Saturday’s concert in Watertown is at Trinity Episcopal Church.
“We wanted to bring it to Watertown to maintain our connection,” said Jon Garland, chairman of the board of trustees for Symphony Syracuse, an organization made up of many musicians of the former SSO. It also performed in Watertown at a holiday pops concert in December and last July it performed at the annual Fourth of July celebration at Thompson Park.
After SSO folded, Ms. Bergeron-Langlois was hired in July as concertmaster at the Orlando Philharmonic Orchestra. She said she’s looking forward to her trip north.

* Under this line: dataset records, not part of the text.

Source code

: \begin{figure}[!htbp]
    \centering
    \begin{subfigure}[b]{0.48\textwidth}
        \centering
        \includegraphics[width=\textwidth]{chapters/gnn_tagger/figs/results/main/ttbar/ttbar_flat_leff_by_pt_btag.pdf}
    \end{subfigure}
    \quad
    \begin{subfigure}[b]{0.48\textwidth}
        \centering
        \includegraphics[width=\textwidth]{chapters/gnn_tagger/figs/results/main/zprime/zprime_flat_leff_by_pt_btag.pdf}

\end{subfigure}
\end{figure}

“I’m really happy to have this opportunity to go see everyone again and work with them,” she said. “It’s overwhelming.”
In addition to her work at Syracuse Symphony, Ms. Bergeron-Langlois, a native of Kharkov, Ukraine, was concertmaster of the Verbier Festival Orchestra of Verbier, Switzerland, under the direction of James Levine. She was also the associate concertmaster of the Louisiana Philharmonic and has performed with the Detroit Symphony and the Toledo Symphony. She studied at the New England Conservatory of Music, where she received both her bachelor’s and master’s degrees in violin performance.
Saturday’s program will open with Mozart’s popular “Eine Kleine Nachtmusik” (“A Little Night Music”) and will conclude with his symphony No. 40.
“This is one of his finest concertos,” Ms. Bergeron-Langlois said. “The man was 19 years old when he wrote it. It’s pure genius.”
The Austrian Wolfgang Amadeus Mozart (1756-91) wrote several popular symphonies and operas. But his violin genius is reflected in this account from the website Classical Archives: “At the age of seven, he picked up a violin at a musical gathering and sight-read the second part of a work with complete accuracy, despite his never having had a violin lesson.”
Saturday’s concert, sponsored by the Northern New York Community Foundation, will be conducted by Daniel Hege, a Colorado native and former music director of Syracuse Symphony Orchestra.